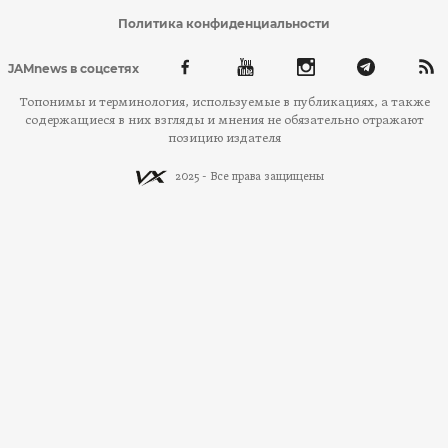
Политика конфиденциальности
JAMnews в соцсетях
Топонимы и терминология, используемые в публикациях, а также
содержащиеся в них взгляды и мнения не обязательно отражают
позицию издателя
2025 - Все права защищены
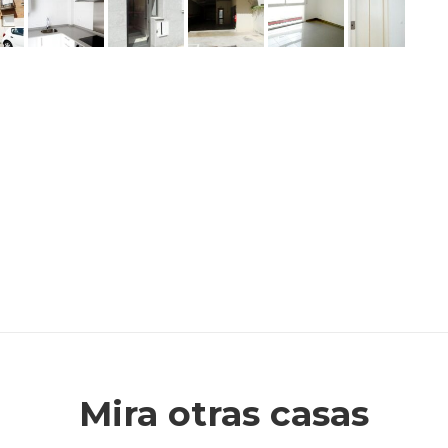
Mira otras casas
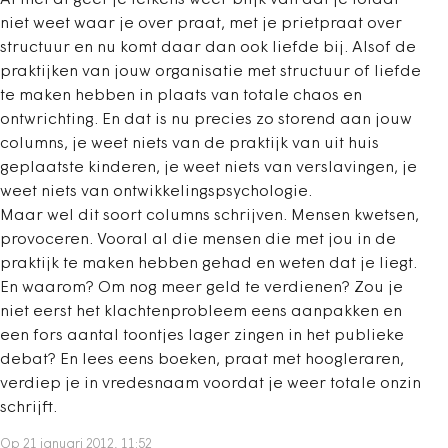
Al met al geef je telkens weer blijk van dat je totaal
niet weet waar je over praat, met je prietpraat over
structuur en nu komt daar dan ook liefde bij. Alsof de
praktijken van jouw organisatie met structuur of liefde
te maken hebben in plaats van totale chaos en
ontwrichting. En dat is nu precies zo storend aan jouw
columns, je weet niets van de praktijk van uit huis
geplaatste kinderen, je weet niets van verslavingen, je
weet niets van ontwikkelingspsychologie.
Maar wel dit soort columns schrijven. Mensen kwetsen,
provoceren. Vooral al die mensen die met jou in de
praktijk te maken hebben gehad en weten dat je liegt.
En waarom? Om nog meer geld te verdienen? Zou je
niet eerst het klachtenprobleem eens aanpakken en
een fors aantal toontjes lager zingen in het publieke
debat? En lees eens boeken, praat met hoogleraren,
verdiep je in vredesnaam voordat je weer totale onzin
schrijft.
Op 21 januari 2012, 11:52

**YOUR OBJECTIVE**:
List every line of the rows above that contains the word "niets". Case counts.

**ANSWER BOX**:
columns, je weet niets van de praktijk van uit huis
geplaatste kinderen, je weet niets van verslavingen, je
weet niets van ontwikkelingspsychologie.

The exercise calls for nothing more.